(EXCERPT TO READ)
The fact that tinyplot handles much more complex formulas than base plot is the reason for this deviation. Internally, tinyplot converts a formula like y ~ x | a + b into ~ y + x + a + b in order to first set up a model frame with all variables and then extracts and processes the building blocks ~ y, ~ x, and ~ a + b.

If the blocks for y and x contain more than one variable, then an informative warning is issued, e.g.,

plt(mpg/hp ~ wt, data = mtcars)
## Warning message:
## In tinyplot.formula(mpg/hp ~ wt, data = mtcars) :
##   formula should specify at most one y-variable, using: mpg

This is done the same way for the x variable:

plt(mpg ~ wt/hp, data = mtcars)
## Warning message:
## In tinyplot.formula(mpg ~ wt/hp, data = mtcars) :
##   formula should specify exactly one x-variable, using: wt

So tinyplot is consistent here between the left-hand side and right-hand side. In contrast, base plot is not consistent:

  • On the left-hand side mpg/hp has its arithmetic meaning: mpg divided by hp.
  • On the right-hand side wt/hp has its symbolic formula meaning: mpg nested in hp which here gets translated into a sequence of two plots mpg ~ wt and mpg ~ hp.
(End EXCERPT TO READ)
(RECORDS)
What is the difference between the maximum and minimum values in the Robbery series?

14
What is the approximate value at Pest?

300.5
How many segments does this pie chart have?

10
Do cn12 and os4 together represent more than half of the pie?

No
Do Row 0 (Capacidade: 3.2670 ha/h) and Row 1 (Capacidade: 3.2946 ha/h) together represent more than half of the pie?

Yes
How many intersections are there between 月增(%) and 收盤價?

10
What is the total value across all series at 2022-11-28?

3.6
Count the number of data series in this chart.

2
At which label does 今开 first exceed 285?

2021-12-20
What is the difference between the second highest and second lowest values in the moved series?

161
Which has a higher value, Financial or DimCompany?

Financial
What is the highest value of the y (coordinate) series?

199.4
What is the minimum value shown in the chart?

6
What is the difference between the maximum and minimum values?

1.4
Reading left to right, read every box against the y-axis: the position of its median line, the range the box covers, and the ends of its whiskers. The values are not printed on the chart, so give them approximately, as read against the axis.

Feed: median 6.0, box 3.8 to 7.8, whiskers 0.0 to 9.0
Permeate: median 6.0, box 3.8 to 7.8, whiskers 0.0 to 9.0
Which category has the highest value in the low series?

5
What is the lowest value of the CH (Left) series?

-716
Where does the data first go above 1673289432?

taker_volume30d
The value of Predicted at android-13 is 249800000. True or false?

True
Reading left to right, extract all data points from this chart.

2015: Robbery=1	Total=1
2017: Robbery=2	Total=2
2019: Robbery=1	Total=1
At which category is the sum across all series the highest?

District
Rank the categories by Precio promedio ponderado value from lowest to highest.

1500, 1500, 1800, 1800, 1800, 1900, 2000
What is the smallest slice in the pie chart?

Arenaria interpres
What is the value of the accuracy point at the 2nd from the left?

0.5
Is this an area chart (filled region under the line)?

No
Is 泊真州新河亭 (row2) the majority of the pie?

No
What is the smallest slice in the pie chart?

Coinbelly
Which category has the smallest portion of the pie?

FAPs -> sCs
(End RECORDS)
> **TASK ITEM A**
Answer these from the text on tinyplot formulas:
(i) What does tinyplot internally convert the formula y ~ x | a + b into?
(ii) In the warning for plt(mpg/hp ~ wt, data = mtcars), which variable does tinyplot say it is using?
(iii) In base plot, what meaning does mpg/hp have on the left-hand side?
> **TASK ITEM B**
Copy the part of the text on tinyplot formulas between "The fact that" and "plt(mpg ~ wt/hp, data = mtcars)", inclusive, and substitute "data frame" for "model frame".
> **TASK ITEM C**
Resume the text on tinyplot formula handling, starting after its last sentence.
The entries play no part in the work here and can be set aside.

> **WRITTEN REPLY A**
(i) ~ y + x + a + b
(ii) mpg
(iii) Its arithmetic meaning: mpg divided by hp.

> **WRITTEN REPLY B**
The fact that tinyplot handles much more complex formulas than base plot is the reason for this deviation. Internally, tinyplot converts a formula like y ~ x | a + b into ~ y + x + a + b in order to first set up a data frame with all variables and then extracts and processes the building blocks ~ y, ~ x, and ~ a + b.

If the blocks for y and x contain more than one variable, then an informative warning is issued, e.g.,

plt(mpg/hp ~ wt, data = mtcars)
## Warning message:
## In tinyplot.formula(mpg/hp ~ wt, data = mtcars) :
##   formula should specify at most one y-variable, using: mpg

This is done the same way for the x variable:

plt(mpg ~ wt/hp, data = mtcars)

> **WRITTEN REPLY C**
I think that this behavior of base R is inconsistent and very confusing. Of course, it would be possible to mimic this behavior but I don't think we should do it. Instead we should be consistent in the processing of the left-hand side and right-hand side. Either by warning about this situation (current solution) or by using the arithmetic meaning for both the y and the x variable.

The latter would create another inconsistency, though, namely that + would have to be handled differently in the x and the by part, e.g., y ~ x1 + x2 | a + b. For the x part we would then use the arithmetic meaning (x1 plus x2) but for by part the symbolic formula meaning (two variables a and b).

So to cut a long story short: My opinion is that tinyplot's current solution is the only one that is consistent and not confusing. If the users want to use operators with their arithmetic meaning, they need to insulate them, e.g., via I(), both on the left-hand side and the right-hand side. Thus, you can use I(mpg/hp) ~ wt or mpg ~ I(wt/hp) which both work exactly the same in tinyplot and in base R.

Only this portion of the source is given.